Ser bailarín o bailarina es tal vez vivir en la séptima galaxia, lidiar con los estigmas sociales, religiosos y culturales. Sólo si la pasión o el amor por la danza son suficientemente definidos y fuertes se puede rebasar el ego, el narcisismo, la terquedad, la vanidad y todos aquellos espejismos que desdibujan la verdadera sacralidad de ese arte; esto es, hacer el sacrificio supremo de prácticamente inmolarse por bailar sin esperar nada a cambio. Es convertirse en una especie rara y extraña que a duras penas encaja en el promedio de los mortales; entregarse plenamente a los maestros y coreógrafos en el rito de la contraseña sagrada: todo por la danza. Es volverse instrumento, monigote, peón y objeto explotable desechable, con tal de bailar.

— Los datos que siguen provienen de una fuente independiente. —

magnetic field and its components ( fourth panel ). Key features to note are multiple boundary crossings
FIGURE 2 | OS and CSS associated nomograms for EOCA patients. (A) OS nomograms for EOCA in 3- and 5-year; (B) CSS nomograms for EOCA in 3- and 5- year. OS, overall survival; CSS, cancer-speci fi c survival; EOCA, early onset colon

El milagro es el de aquellos que descubren por sí mismos lo que son y sus posibilidades, y saben seguir su propio camino, porque más allá de ello no existen las gracias, en un mundo anónimo donde nadie es imprescindible entre montones de bailarines deseosos de pisar la escena, de bailar, sólo bailar, como sea y donde sea.

Hacer vivir un espacio escénico con teatro y danza es otro milagro, El Milagro, que se ubica en Milán 24, en la colonia Juárez. La entrada del establecimiento, en una antigua casona de ladrillo rojo, remite a los tiempos en que el milagro del arte florecía cotidianamente a contracorriente, como los salmones, y luchaba por llegar al corazón de un selecto público, al ritual del verdadero trabajo artístico, casi lo secreto, lo íntimo. La escasa luz crea un ambiente de complicidad, que hace sentir que los trabajos que allí se presentan vienen desde muy adentro del binomio cuerpo mente. Apenas con un pequeño vestíbulo, sin marquesinas ni foto-pósters, dulces o palomitas con olor a Cinemex, o el vestíbulo portentoso y pulido donde la máxima casa del arte se ha equivocado tantas veces, pues entre tirios y troyanos hay de chile y de manteca, todo se vale. En El Milagro, un teatro petit, de cámara o íntimo, si se quiere, se reviven los tiempos del Teatro del Caballito, y aquellos en los que, como en Francia, se prefería la calidad a la cantidad.

Solos en tránsito

Un pequeño grupo de bailarines solistas, sin compañía, desnudos de bombo y platillo, se anunciaba escuetamente en una hojita de papel con su nombre y el de la obra, luz, música etcétera: Solos en tránsito se llamó la breve temporada, que abrigó a 11 bailarines en ocho fechas, los pasados febrero y marzo, impulsada por el excelente concepto de Rafael González. Puros solos, obras para solistas; así, desfilaron espléndidamente Alberto Pérez, con Efectos sonoros, en un juego de imágenes y reflejos; Janine Baker, como El ángel oscuro, del coreógrafo Luis Arreguín, en un intento por olvidar el print mark, o marca de origen de su propio desarrollo artístico.

Saúl Maya interpretó la coreografía de Tzitzi Benavides. Mostró su recia personalidad de bailarín que ha madurado en el trabajo serio y profesional, hurgando la verdad en sus movimientos y el diálogo creativo con una silla. Nos sorprendió Esther López Llera como intérprete de su propia coreografía, abundante, sensible y de amplio léxico corporal, que penetró en El sentir de las tortugas, propuesta sobre la vida natural por medio de una danza original, de rigor atlético, imaginativa y ejecutada con destreza.

Pero fue Óscar Ruvalcaba quien conmovió profundamente al público con su obra, ambiciosa y desprendida de toda parafernalia corporal, Monalisa madre Tierra, con excelente selección musical de Jesús Salinas. El ejecutante conjugó todo lenguaje escénico para seguir un impulso impactante en su lento y siempre sostenuto desarrollo del monólogo interno, expuesto durante toda la pieza hasta llegar a una vasija de barro con agua, meter los dedos de la mano y saciar su boca sedienta, mientras el cuerpo se transformaba lentamente para contar una historia de pasión amor, dolor y ternura.

Óscar Ruvalcaba colgó el bailoteo en el perchero para desgajar el espíritu de la danza en la quietud de una profunda introspección del ser movimiento esencial. No más ensalada, directo a la síntesis.

Con solistas extraordinarios, cada uno en su estilo, este teatro mágico abrió otra posibilidad única para los creadores de la danza que juegan a la verdad y arriesgan todo.

Esperemos que estas temporadas se repitan en El Milagro, como espacio para la experimentación riesgosa y profunda, íntima y secreta, con una danza madura y original.